Self join patterns in PostgreSQL - Time & Space Complexity
When we use a self join, we combine a table with itself to compare rows. Understanding how long this takes helps us know if the query will run fast or slow as data grows.
We want to find out how the work needed changes when the table gets bigger.
Analyze the time complexity of the following code snippet.
SELECT a.id, b.id
FROM employees a
JOIN employees b ON a.manager_id = b.id;
This query finds pairs of employees and their managers by joining the employees table to itself.
Identify the loops, recursion, array traversals that repeat.
- Primary operation: Comparing each row in the first table to rows in the second table to find matches.
- How many times: For each of the n rows, the database looks for matching rows in the same table, potentially checking many rows.
As the number of employees grows, the number of comparisons grows quickly because each row is checked against others.

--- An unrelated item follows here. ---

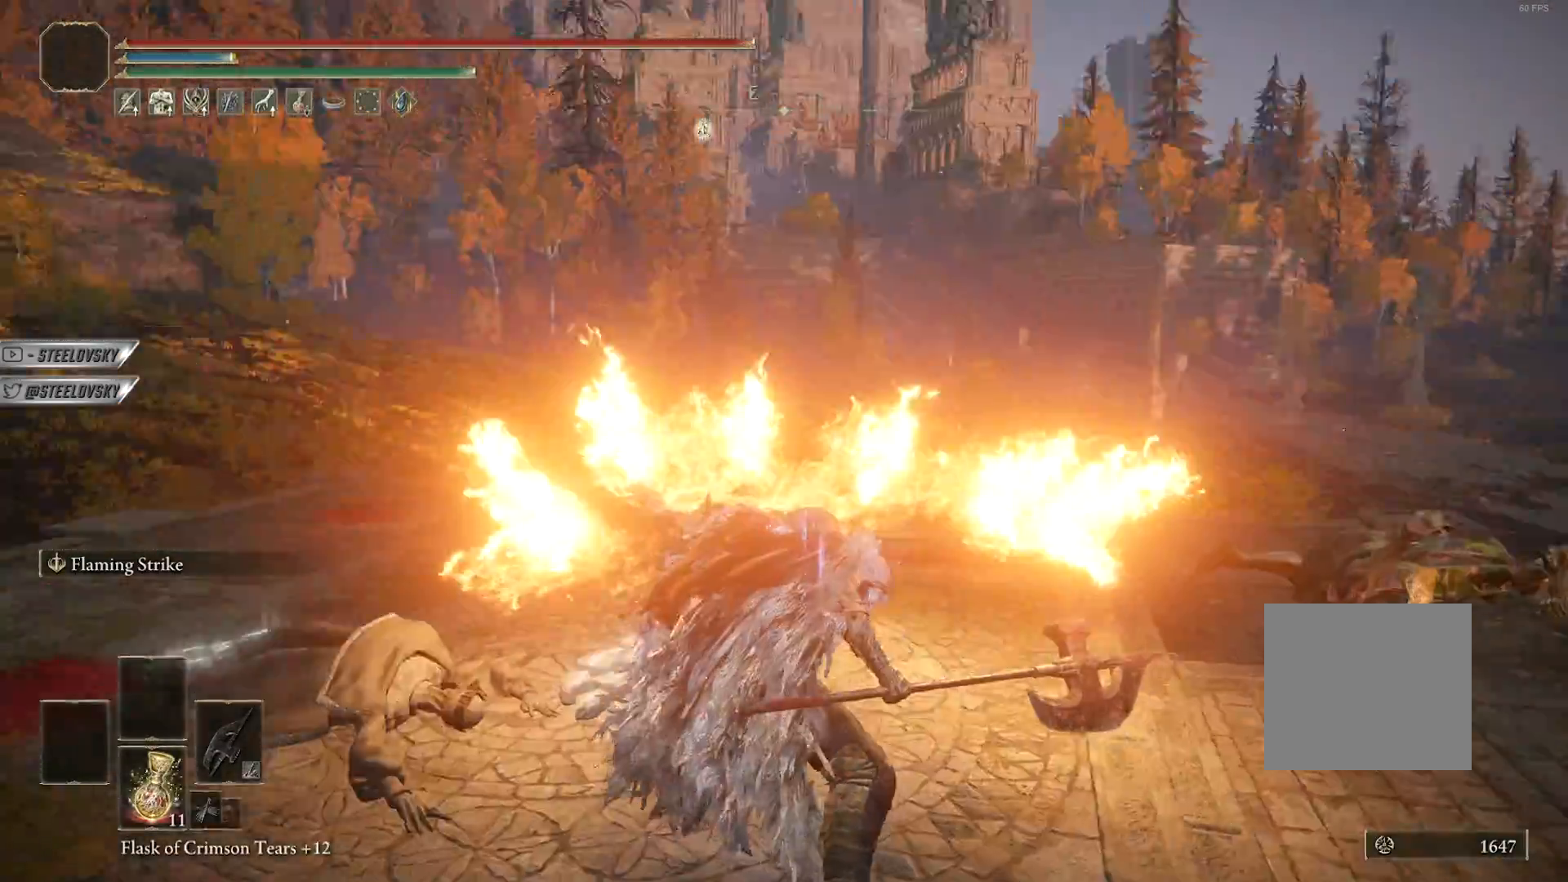
{"buttons": [], "left_stick": "right", "right_stick": "center", "events": [[33, "right_stick", "center"], [50, "left_stick", "right"], [150, "L2", "down"], [300, "L2", "up"]]}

| Input Size (n) | Approx. Operations |
|---|---|
| 10 | About 100 comparisons |
| 100 | About 10,000 comparisons |
| 1000 | About 1,000,000 comparisons |
Pattern observation: The work grows much faster than the number of rows; doubling rows roughly quadruples the work.
Time Complexity: O(n²)
This means if the table size doubles, the work needed to complete the join roughly quadruples.
[X] Wrong: "A self join only takes as long as a normal join, so it's always fast."
[OK] Correct: Because the table joins with itself, the number of comparisons can grow much faster, making the query slower as data grows.
Understanding how self joins scale helps you explain query performance clearly and shows you can think about how data size affects work done.
"What if we add an index on the manager_id column? How would the time complexity change?"